Vodafone Idea (Vi) reported its Q2 FY26 results, showing progress in operational performance, though the company remains in a loss-making position. Consolidated net loss for the quarter stood at ₹5,524.2 crore, a significant improvement from ₹7,175.9 crore in Q2 FY25. This narrowing of losses signals that Vi is making strides in cost control and revenue optimisation.
Revenue from operations rose 2.4% YoY to ₹11,194.7 crore, driven by steady telecom service demand. On a sequential basis, revenue grew 1.5%, reflecting gradual stabilisation in the business. Average Revenue Per User (ARPU) climbed to ₹180, up from ₹166 last year, marking an 8.7% improvement, an encouraging sign of better monetisation and pricing discipline.
Vi’s subscriber base reached 196.7 million, with 127.8 million users on 4G/5G networks, up from 125.9 million a year ago. This demonstrates that the company is retaining customers while expanding next-generation connectivity. However, growth in subscribers remains a critical factor for achieving long-term scale and profitability.
The company continues to carry a significant debt burden, with gross debt of ₹2.03 lakh crore, largely comprising deferred spectrum and AGR liabilities. Bank debt stands at ₹1,530 crore, while cash and bank balances total ₹3,080 crore. Vi is in discussions with the Department of Telecommunications (DoT) following the Supreme Court’s reassessment of AGR dues, including interest and penalties. The resolution of these regulatory obligations could be a major catalyst for the stock.
Following the results, Vi’s share price surged over 6% intraday, reaching around ₹10.10 per share on the BSE. The rally reflects market optimism over narrowing losses, ARPU growth, and potential relief on AGR dues. Over longer periods, the stock has shown notable gains: ~11% in one month, ~51% in three months, and ~25% year-to-date.
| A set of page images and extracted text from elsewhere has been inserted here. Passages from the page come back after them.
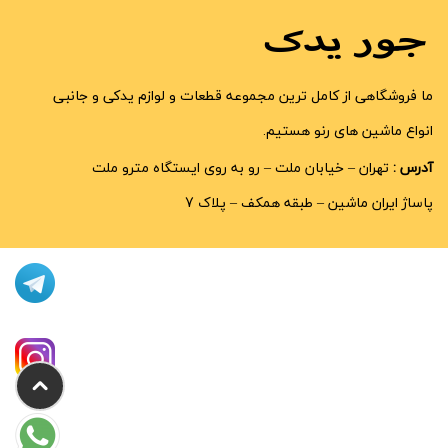
ما فروشگاهی از کامل ترین مجموعه قطعات و لوازم یدکی و جانبی
انواع ماشین های رنو هستیم.
آدرس :
تهران – خیابان ملت – رو به روی ایستگاه مترو ملت
پاساژ ایران ماشین – طبقه همکف – پلاک 7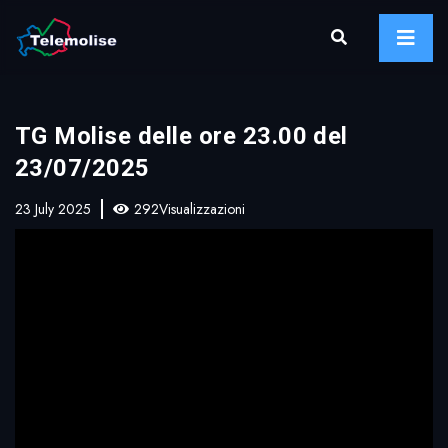
TG Molise delle ore 23.00 del
23/07/2025
23 July 2025
292Visualizzazioni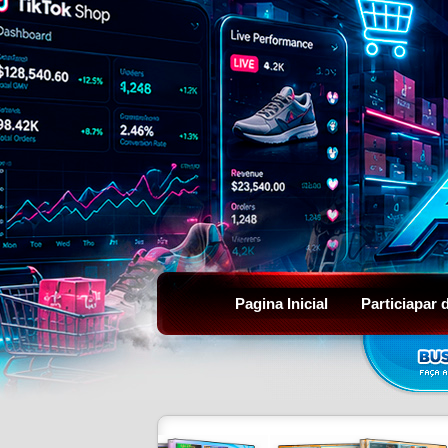
Pagina Inicial
Particiapar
Investor takeaways: Vi presents a high-risk, high-return scenario. While the narrowing losses and improved ARPU are positive, the large deferred liabilities remain a significant overhang. Investors should monitor subscriber trends, debt resolution, and operational health to gauge sustainability.
Risks include continued pressure on margins, the spectrum/AGR burden, and intense telecom competition, including tariff wars and capital expenditure requirements for 5G rollout. While Vi may fit a turnaround investment theme, it requires conviction and tolerance for volatility.
In summary, Vi’s Q2 FY26 results show gradual improvement, with narrowed losses, moderate revenue growth, and better monetisation metrics, but substantial debt and regulatory obligations mean the company’s path to profitability remains challenging. The stock’s recent rally highlights market optimism, while investors keep an eye on AGR resolution, operational performance, and subscriber growth.